In a groundbreaking development, researchers at the University of Washington (UW) have unveiled a cutting-edge, flexible electronic device that captures energy from body heat to generate electricity. This innovative prototype promises to power small electronics, ranging from sensors to LEDs, potentially transforming the wearable technology landscape.
The device, a brainchild of Mohammad Malakooti, an assistant professor of mechanical engineering at UW, embodies a vision he held for years. “When you put this device on your skin, it uses your body heat to directly power an LED. As soon as you put the device on, the LED lights up. This wasn’t possible before,” Malakooti shared, emphasizing the unprecedented capability of their creation.
Unlike traditional devices designed to generate electricity from heat, which typically are rigid and fragile, this new invention is remarkably flexible and durable. It can endure significant mechanical stress, remaining functional after being pierced multiple times and stretched up to 2,000 times, thereby ensuring reliability in everyday use.
The device’s core is ingeniously structured in three primary layers. At its heart lie rigid thermoelectric semiconductors adept at converting heat into electrical energy. These semiconductors are encased in 3D-printed composites with low thermal conductivity, optimizing energy conversion while lightening the device. To ensure the device’s stretchability, these semiconductors are connected with printed liquid metal traces, which also impart conductivity and self-healing properties.
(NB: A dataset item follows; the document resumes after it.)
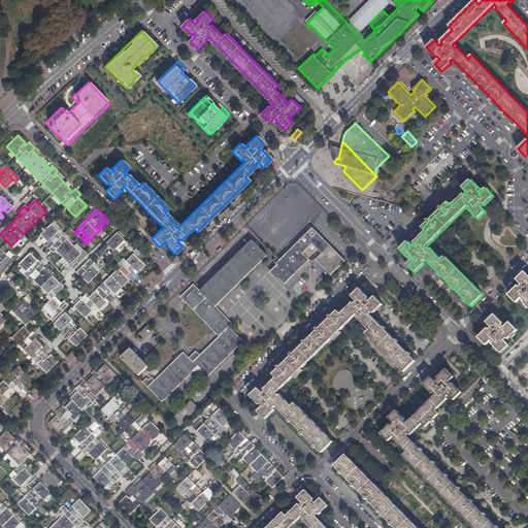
[(74,262),(70,266),(73,269),(78,264),(74,260),(78,256),(83,260),(85,258),(80,254),(81,254),(63,235),(60,237),(56,234),(59,231),(52,224),(40,235),(47,242),(48,241),(51,242),(45,246),(52,252),(56,248),(57,249),(55,251),(69,265),(73,261),(74,262)]
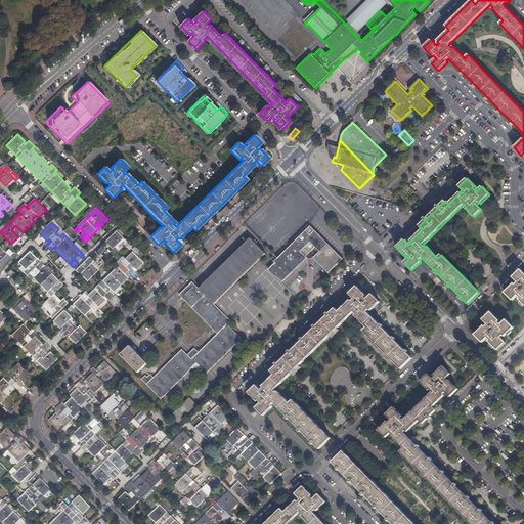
[(329,273),(342,260),(311,228),(277,260),(274,257),(276,256),(275,254),(271,258),(286,272),(287,273),(288,273),(289,273),(290,273),(291,273),(291,272),(306,257),(305,256),(307,254),(314,254),(316,256),(315,257),(323,265),(322,266),(322,267),(323,268),(325,270),(329,273)]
Enhancing the device’s efficiency are outer layers embedded with liquid metal droplets, which bolster heat transfer to the semiconductors while maintaining flexibility. This unique feature allows the metal to remain liquid at room temperature, further facilitating the energy conversion process. Every component, except the semiconductors, was meticulously designed and fabricated in Malakooti’s lab.
Malakooti sees a wealth of applications beyond wearables for this transformative technology. One intriguing potential is in cooling and power management within data centers. “You can imagine sticking these onto warm electronics and using that excess heat to power small sensors,” Malakooti explained. In data centers, this could mean capturing the heat generated by servers to power temperature and humidity sensors—an approach that not only boosts sustainability by repurposing waste heat but also reduces the need for additional power sources, thus lowering overall energy consumption.
Additionally, the device holds promise for reverse applications—using electricity to generate heating or cooling. This could one day enhance virtual reality systems and other wearable technologies, creating tactile thermal sensations or providing varying degrees of comfort. “We’re hoping someday to add this technology to virtual reality systems and other wearable accessories to create hot and cold sensations on the skin or enhance overall comfort,” Malakooti suggested. Although this future vision is still on the horizon, the team’s current focus is on perfecting durable wearables that offer reliable temperature feedback.
This pioneering research benefited from the contributions of Youngshang Han, a doctoral student in mechanical engineering at UW, and Halil Tetik, who now serves as an assistant professor at the Izmir Institute of Technology after his postdoctoral work at UW. Both Malakooti and Han are associated with the UW Institute for Nano-Engineered Systems. The project received generous support from the National Science Foundation, Meta, and The Boeing Company, underscoring the high-impact potential of this innovative technology.
This leap forward suggests a future where our devices could draw power from our own bodies, mitigating concerns about battery life and elevating the scope of wearable technology to new heights.